Beginning With Firefox: Part 2 Setting Up & Digging In [Basics]

Last week we talked about Firefox and why (I believe) it is the best general web browser available and got it downloaded and installed for you (hopefully). Today we will talk through some of the menus in the menu bar.

Clean Firefox Header

If you have everything installed and nothing else going on, your screen should look something like the image above with normal web browser menu names displayed. Let’s walk through them and I will explain some of the items that might require it.

File
New Tab – Like we talked about last week, one of the advantages of Firefox is its tabbed browsing capabilities. Where you would have opened a new window before now you should open a new tab. You can do that by going to File -> New Tab or hitting Ctrl+T.
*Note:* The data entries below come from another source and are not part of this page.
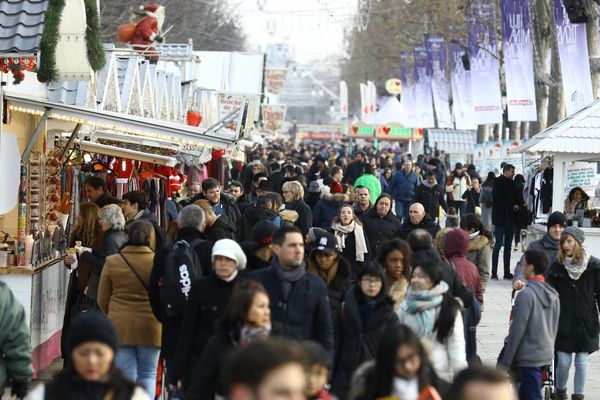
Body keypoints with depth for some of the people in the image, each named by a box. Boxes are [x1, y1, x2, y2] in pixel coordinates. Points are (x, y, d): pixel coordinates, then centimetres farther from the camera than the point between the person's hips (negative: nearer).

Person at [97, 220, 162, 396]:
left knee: (125, 376, 4)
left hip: (119, 326, 1)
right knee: (148, 374, 11)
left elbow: (102, 299, 7)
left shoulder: (112, 262, -1)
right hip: (150, 327, -1)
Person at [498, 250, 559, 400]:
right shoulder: (553, 295, 8)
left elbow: (517, 330, -17)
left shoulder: (526, 295, -17)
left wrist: (505, 362, -12)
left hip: (529, 357, -8)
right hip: (547, 355, 8)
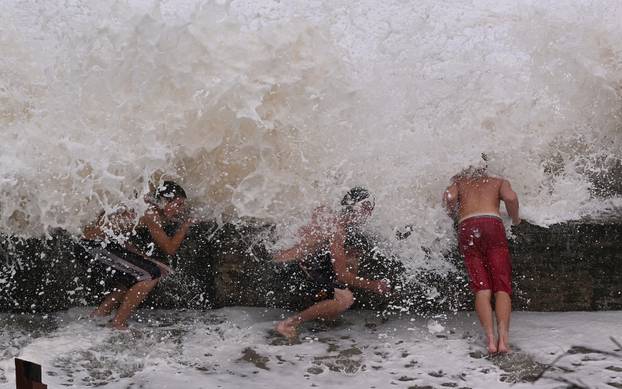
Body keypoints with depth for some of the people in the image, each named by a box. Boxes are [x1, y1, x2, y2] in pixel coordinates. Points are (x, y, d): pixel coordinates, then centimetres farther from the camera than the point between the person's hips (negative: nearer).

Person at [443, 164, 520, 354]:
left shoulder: (459, 182, 30)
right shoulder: (499, 182, 27)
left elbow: (449, 197, 6)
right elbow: (510, 197, 4)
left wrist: (454, 215, 24)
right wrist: (515, 219, 20)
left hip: (467, 228, 1)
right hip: (492, 224, -1)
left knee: (482, 289, -3)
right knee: (502, 287, -4)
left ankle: (490, 339, -19)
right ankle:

Open Location – All this does is take your cursor to the location bar at the top of the page where you type in the webpage you want to go to.
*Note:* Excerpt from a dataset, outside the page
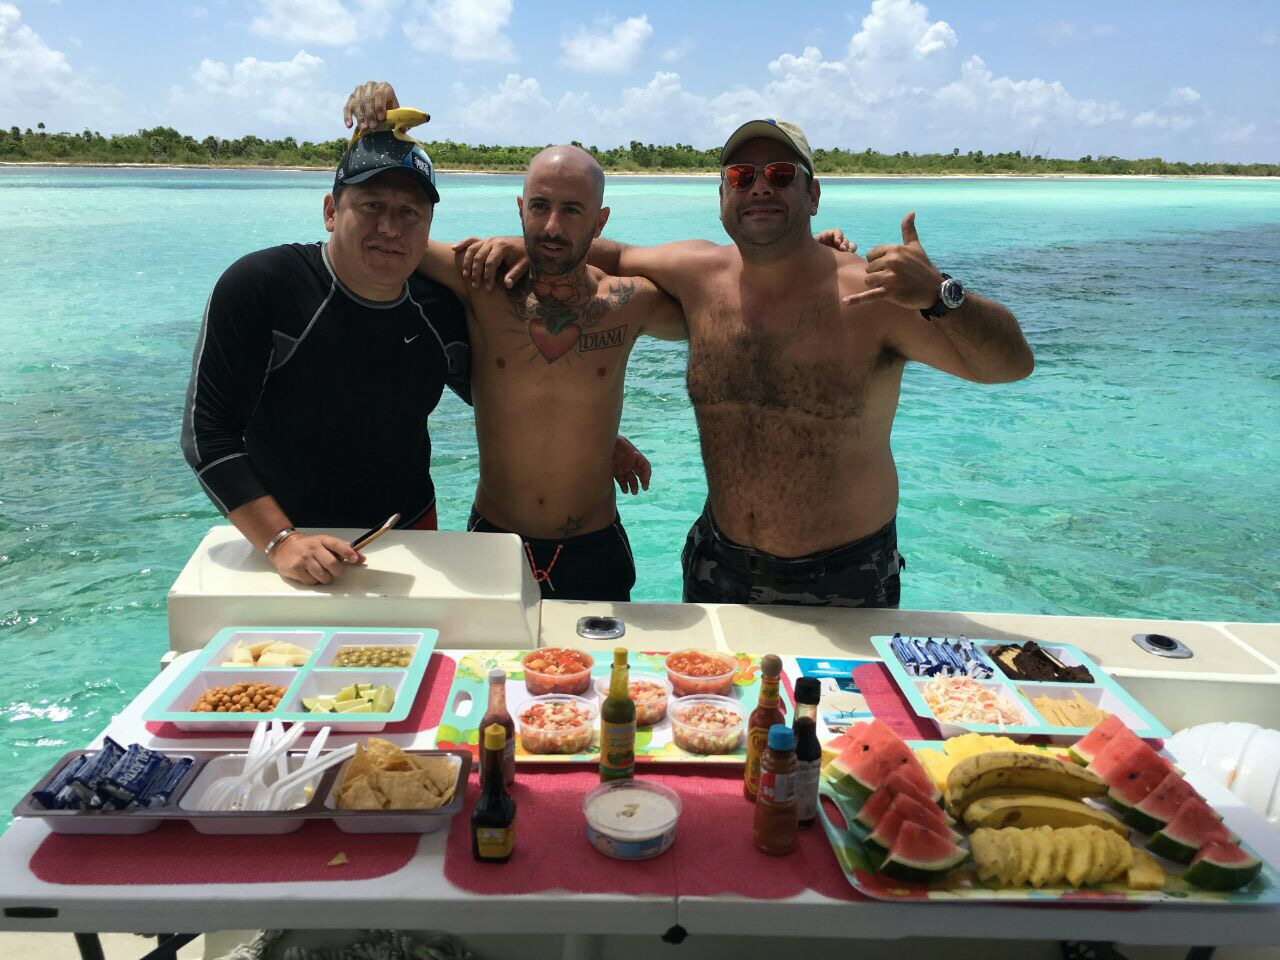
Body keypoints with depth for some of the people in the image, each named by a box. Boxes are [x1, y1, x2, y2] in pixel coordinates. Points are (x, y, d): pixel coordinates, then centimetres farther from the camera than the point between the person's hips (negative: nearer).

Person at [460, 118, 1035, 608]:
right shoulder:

Close Tab – It closes one tab at a time, rather than closing down the whole of the Firefox browser.

Import – This is for importing bookmarks that you might have from another browser or saved as a document.

Edit
About the same as the Edit menu in just about every program.
Note: In non-Windows versions of Firefox this also contains the Options menu which is covered in the next post in the Beginning with Firefox series.

Find in This Page… – When you have a lot of text in the page you are viewing and you want to find something specific.
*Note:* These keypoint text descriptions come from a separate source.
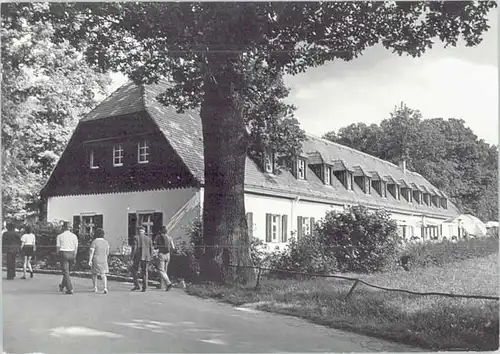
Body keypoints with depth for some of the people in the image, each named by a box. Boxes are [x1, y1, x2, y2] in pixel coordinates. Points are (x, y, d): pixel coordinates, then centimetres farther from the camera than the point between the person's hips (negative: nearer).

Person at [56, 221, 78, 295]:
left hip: (63, 253, -3)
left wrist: (59, 256, 11)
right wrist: (74, 258, 13)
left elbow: (58, 248, -3)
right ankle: (62, 285, 37)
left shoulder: (60, 236, -2)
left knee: (65, 272, -1)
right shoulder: (74, 236, 4)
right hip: (71, 254, 4)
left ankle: (70, 289, -8)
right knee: (68, 271, 20)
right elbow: (76, 248, 5)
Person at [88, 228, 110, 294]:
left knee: (94, 274, 16)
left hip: (95, 260, -2)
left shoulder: (94, 242, -9)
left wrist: (89, 261, -15)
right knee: (103, 275, 1)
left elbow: (91, 252, -15)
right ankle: (105, 288, -16)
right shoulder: (106, 242, 4)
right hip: (103, 261, 2)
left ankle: (95, 288, 19)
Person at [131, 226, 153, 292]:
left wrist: (132, 258, -6)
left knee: (134, 270, 10)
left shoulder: (136, 238, -3)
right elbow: (151, 249, 7)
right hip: (146, 257, 4)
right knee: (145, 272, 7)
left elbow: (134, 248, -9)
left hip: (138, 257, -4)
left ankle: (136, 285, 2)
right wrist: (150, 258, 14)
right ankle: (144, 287, 2)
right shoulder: (149, 238, 9)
Find Again – Looks for the next instance of the search you just executed.

View
This is the first one with real power to change your ongoing browsing experience.

Toolbars – Toolbars are the “bars” at the top of your browser that add functionality to it. The menus that we’re looking at now are a toolbar, below that is the navigation toolbar and your Customize toolbars. bookmarks toolbar. In this sub-menu you can turn on or off toolbars that you have installed and you can customize them as well. If you click customize you’ll see a window that looks something like the image to the left.

Here you’ll be able to add buttons to your toolbars that are available in the menus or you can rearrange items. For now all I’d suggest you do is click the “Use Small Icons” box (unless you have bad vision). My favorite “hack” using this box is that you are able to drag the Location Box and the Search Box up onto the Menu Bar and give yourself that much more screenspace by disabling the Navigation Toolbar (I’ll write about this later.)

Sidebar – Like your toolbars, but here you can look at all of your bookmarks or browse the pages you’ve recently visited; and it’s on the side.

Status Bar – This is the bar at the bottom of your screen which gives you relatively vital information such as the location of the link that your mouse is over. Plug-ins that we’ll add to Firefox in the future will also display info here. Keep it checked.

Text Size – If you have bad vision, this will be your aid on pages that have small text. The newest version of Firefox that should be out by May 1 will actually enable you to enlarge the whole page to view it better!

Everything else in the View bar should probably be left alone if you don’t already know what it is. The only other thing that might be useful is the Fullscreen option which hides all the toolbars except for your tabs and makes the most use of your screen size.

History This one is pretty self explanatory, you can look through your browsing history here too.

Bookmarks Everything here is pretty self explanatory as well (if you ignore the thing about Add-ons which we’ll talk about in a later post), there are just a few things that I want to note.

Bookmark All Tabs… – You know how to bookmark one page a time, this will allow you to bookmark everything that you have open right now. Say you have been researching a school and have a bunch of tabs open about Podunk State University click this and save them all as links in a folder in your bookmarks.

Subscribe to This Page – We talked about Feeds/RSS a little bit last time. This is the simplest way to subscribe to a page (remember to look for the RSS Feed Icon RSS Feed Icon – read more about it in the Wikipedia article on RSS), if you click on it now it will allow you to bookmark the future updates for CruTech. (If you decide to do this choose the options of LiveBookmarks and place it in your Bookmarks Toolbar.)

Bookmarks Toolbar – This is the toolbar at the top of your browser that should contain bookmarks that you use virtually every day or feeds that you want to keep up with. Right now you probably just have the “Getting Started” and “Latest Headlines”.

Tools – Let’s hold of on this one, there is as much there as this whole post. Next week.

Help – This is your best friend on any new program. Whenever you’re trying to figure out how to do something in a program that you’re not familiar with use this menu (or just hit F1) to bring up the help box… it’s very helpful.

For Internet Explorer Users – If this is you, check this one out, it’s a few articles in the Help box that may help you adjust to the changes that Firefox will bring.